Another option was to maintain the existing building’s facade and construct the proposed high-rise behind the current structure. Officials, again, emphasized that this would require major interior renovation and the temporary displacement of merchants, plus result in the loss of some retail space. Lastly, an option was presented which would create two separate markets on the north and south sides of Delancey St.

Alyssa Konan, an E.D.C. development specialist who made the presentation, said the city was open to any other ideas community residents had to offer.

“We’re not in a rush to make any decisions tonight,” she said. “It makes sense to study all the options available, and we will continue to do outreach to the community and to vendors at the market before making any final decisions.”

Also speaking at the meeting was David O’Neil of Project for Public Spaces, a nonprofit organization dedicated to helping create and sustain public spaces. The firm was hired by the Bloomberg administration to consult with C.B. 3 on the future of the market.

O’Neil said he opted for construction of a new facility because the current one was “too small and closed off to the public.” The new one, he said, would be “open to new immigrants who want to start small businesses in the market, and would be inviting and accessible.”

Also advocating for a new market was the subcommittee’s chairperson, David McWater, who said that, as a small business owner himself, he didn’t want to see the market’s current vendors suffer any disruption in their business.

“Even being closed for a month would be difficult for me,” said McWater, the owner of several East Village bars. “The disruption of business at the market is one of my major concerns.”

McWater added that he believed the best option was to “try and re-create the flavor of the old market in the new one the best we can and to build affordable housing on the old site.”

Also speaking in support of a new market was Neil Kittredge, an architect who leads the urban design and planning studio of Beyer Blinder Belle, a firm hired by the city to consult on the overall SPURA project.

Kittredge said a new market would increase retail space from the current 16,000 square feet to 26,000 square feet, have a refrigerated, garbage storage area in a lower level (currently, garbage is stored in an adjoining structure to the market), and, if space permits, underground parking.

“This would become a little city within a city with many entrances, little town squares where we can sit and eat, event spaces, plazas and even an elevator that would lead right to the subway,” he said.

The meeting began with a public speakers’ session during which several local residents — as they have done at previous meetings — spoke out strongly and emotionally in favor of retaining the current market, which began in 1940 as part an effort by Mayor Fiorello LaGuardia to find a new place for street merchants to do business.

Cynthia Lamb, founder of the Save the Essex Street Market Foundation, said she had received more than 2,000 signatures on an online petition in support of keeping the market as is.

“Let’s step back, reflect and consider the history and vitality of the current market and not change it,” she said.

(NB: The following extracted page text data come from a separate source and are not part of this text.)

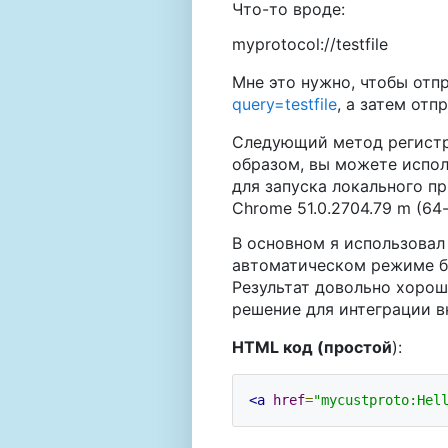
Что-то вроде:
myprotocol://testfile
Мне это нужно, чтобы отп
query=testfile
, а затем отп
Следующий метод регистр
образом, вы можете испо
для запуска локального п
Chrome 51.0.2704.79 m (64-b
В основном я использовал
автоматическом режиме бе
Результат довольно хорош
решение для интеграции в
HTML код (простой
):
<a
href
=
"mycustproto:Hel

She was joined in her calls to save the market by Anne Saxelby, who operates the Saxelby Cheesemongers store there.

“Thirty thriving businesses area operating there and business is getting better,” the cheesemonger said, adding, “The market is of great historic and economic value to the Lower East Side.”

Also weighing in on the issue was C.B. 3 subcommittee member Damaris Reyes, executive director of Good Old Lower East Side (GOLES), a 34-year-old neighborhood housing and preservation organization.

“I think the best idea would be for two markets,” Reyes said. “This would allow merchants from the current market to temporarily do business in the new one until they finish the building with affordable housing. Then they can move back.”

Subcommittee member Harvey Epstein, meanwhile, said his biggest concern if a new market is constructed was that it not lose its unique neighborhood character.

“I don’t want to see it become another Chelsea Market,” he said. “I want to make sure if this market is built that we give priority to local merchants.”

The meeting ended with a promise by city officials to continue exploring all options and to hold further hearings on the Essex Street Market.